Gene Mappers May Have Missed Half The Genes

Nepre writes: "Forbes.com is running a story about new research that suggests that the Human Genome Project may have missed tens of thousands of genes in the race to map the human genome. This is interesting given the intense competition between commercial and academic research. As my grandmother used to say, "The faster you go, the behinder you get!""

Information Theory

[regen]

I wonder if any of these researchers used information theory and entropy measurement to try and detect unknown gene sequences.

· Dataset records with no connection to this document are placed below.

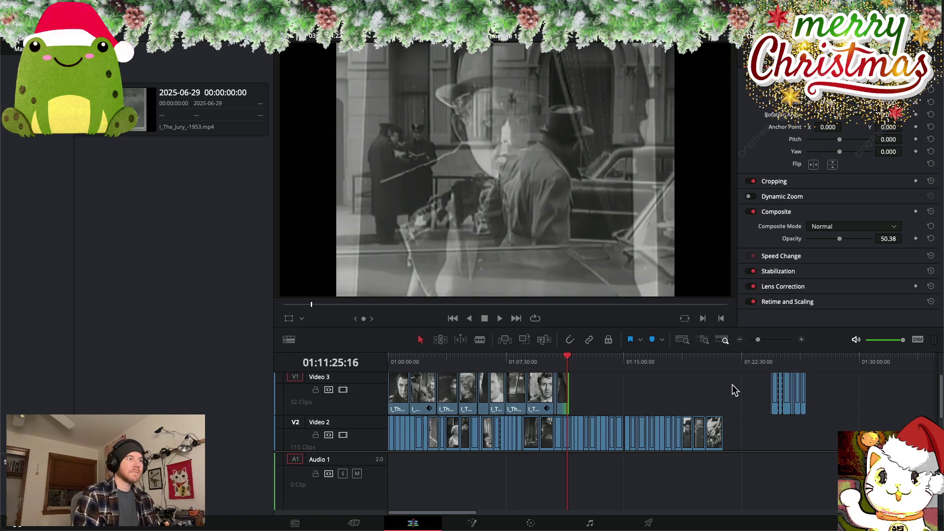
pyautogui.moveTo(570, 360)
pyautogui.mouseDown()
pyautogui.moveTo(402, 347)
pyautogui.moveTo(765, 364)
pyautogui.moveTo(797, 374)
pyautogui.mouseUp()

One would immagine that the entropy of a DNA sequence coding for a protein would be lower then random sequences.

Re:Information Theory

[codexus]

IANAMB (I'm not a molecular biologist) but I'm not sure that the entrons (unused part of the DNA) are really random either. I thought they were leftovers from archaic genes and maybe genes transmited from viruses a long time ago.

Re:Information Theory

[jdiggans]

IAB (I'm a bioinformaticist). You're partly correct. Introns (the 'junk' inbetween the exonic regions in DNA and freshly transcribed mRNA) do tend towards non-random sequence. You can use a variety of metrics to make guesses as to where introns and exons begin and end within a gene's coding region based on sequence entropy, on GC/AT frequency, on neural nets or hidden markov models trained on known examples, etc.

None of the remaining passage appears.